BBC attempts to break into a global audience by harnessing the viral power of YouTube

 

Media Editor

Newsnight and Radio 1 are leading the charge a new strategy by the BBC to break out of the confines of the schedule and find a new global audience via YouTube.

The BBC2 flagship news programme has become active on the Google-owned video platform since the arrival four months ago of new editor Ian Katz and has scored a number of online hits with short clips taken from the show.

The closest Newsnight has come to going viral is an interview with Russell Brand in which the actor and comedian discussed democracy, revolution and beards with Jeremy Paxman. The 10-minute clip has had 9.7m views since it was uploaded in October. The show’s television audience is around 700,000.

An interview with Hunger Games actress Jennifer Lawrence about body image registered 186,000 views, and an investigation into atrocities against Tamils in Sri Lanka - marked with a content warning - drew 98,000 views.

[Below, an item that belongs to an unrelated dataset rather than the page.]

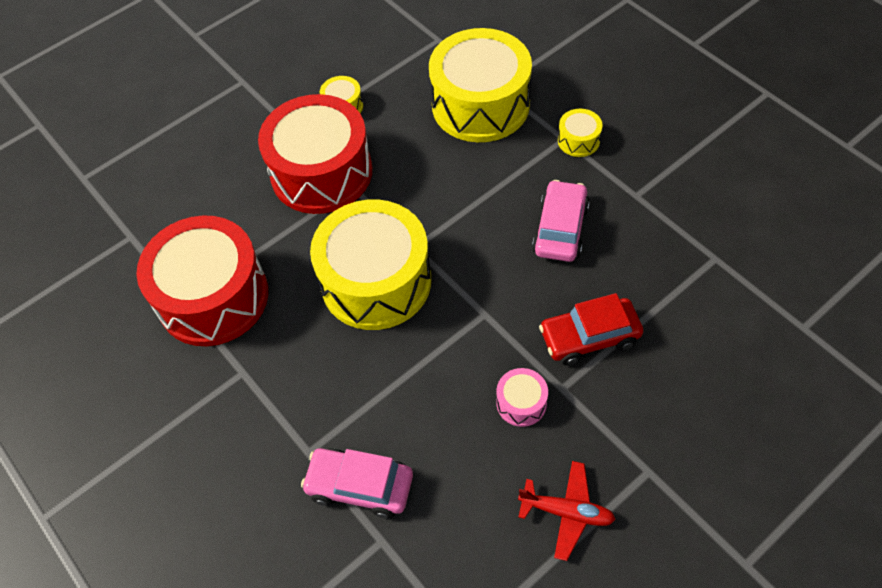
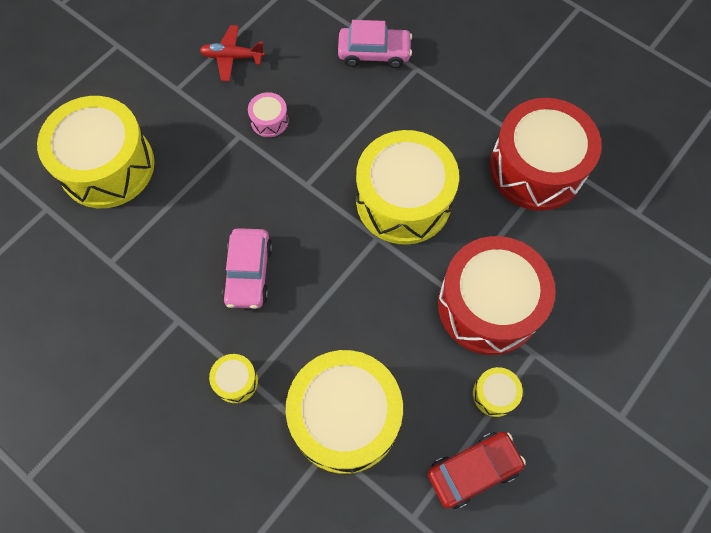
camera: 165 degrees right, 10 degrees up
red car [539,293,643,365] -> red car moved to [427,432,526,509]
none -> yellow drum [37,96,155,208]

Newsnight is hoping that the tactic, which uses programme branding, will help to grow the programme’s reputation beyond its late-night audience, and particularly internationally, by enabling social media users to share clips. More than 17,000 people have subscribed to Newsnight’s YouTube channel for regular access to its short-form content. The format offers the programme the potential to upload material at various times of the day and become a continual publisher.

Its challenge will be to expand the YouTube subscriber base in a way that has been achieved at Radio 1. The BBC network has caused broadcasters across the United States to take note after it surpassed 1m subscribers to its YouTube channel.

The numbers have grown by 700 per cent since last March thanks to a concerted campaign and a succession of viral hits that has seen music stars such as Kanye West and Eminem asking to appear on the channel.

The 1m subscriber landmark was a triumph for Joe Harland, Radio 1’s head of visualisation, who has a five-strong video team producing new content for a 47-year-old audio medium. He has been able to finally shave his ZZ Top-like beard after hitting the 1m target he set nine months ago after realising that Radio 1 was being trounced on YouTube by the likes of British fashion blogger Zoella (Zoe Sugg) and madcap comedian and games player KSI (Londoner Olajide Olatunji).

“No piece of audio has ever gone viral, that’s a simple fact,” said Harland. “That’s why Radio 1’s strategy is now listen-watch-share. At a time when radio listening is changing and the competition for ears and eyes is everywhere, you can’t rely on running a trailer on your radio show to increase listenership.”

When a filmed Jay-Z interview by Radio 1’s Zane Lowe drew 1m views on the network’s YouTube channel it was watched by fellow rapper Kanye West, who asked the BBC for his own opportunity. The result, in which West made a succession of outlandish claims, had four million views and a further four million when American chat show host Jimmy Kimmel produced a spoof version (with Radio 1 branding).

A clip of Radio 1’s Chris Stark interviewing American actress Mila Kunis last year, has now had more than 12 million views. A performance in the “Live Lounge” by Miley Cyrus drew 9m views, partly because she used the camera to encourage her legions of fans to make it a viral hit. When Radio 1 presenter Greg James did a version of the Cyrus hit Wrecking Ball, it had 4.8m viewers.

Radio 1 rejected the idea of simply filming its radio shows as they are broadcast in favour of making short films for YouTube. Harland said a poorly-lit video stream from the studio would not satisfy a young audience accomplished in using bedroom lamps to artfully light conversations on Skype, the online video communication platform.

With American radio broadcasters trying to find ways to follow young people’s media use, Radio 1’s YouTube success has attracted coverage in USA Today and Billboard. “They have looked over and realised that Radio 1 is setting the bar for how radio can perform in that space,” said Harland. “The audience don’t differentiate between a US piece and a UK piece. For them it’s a global model.”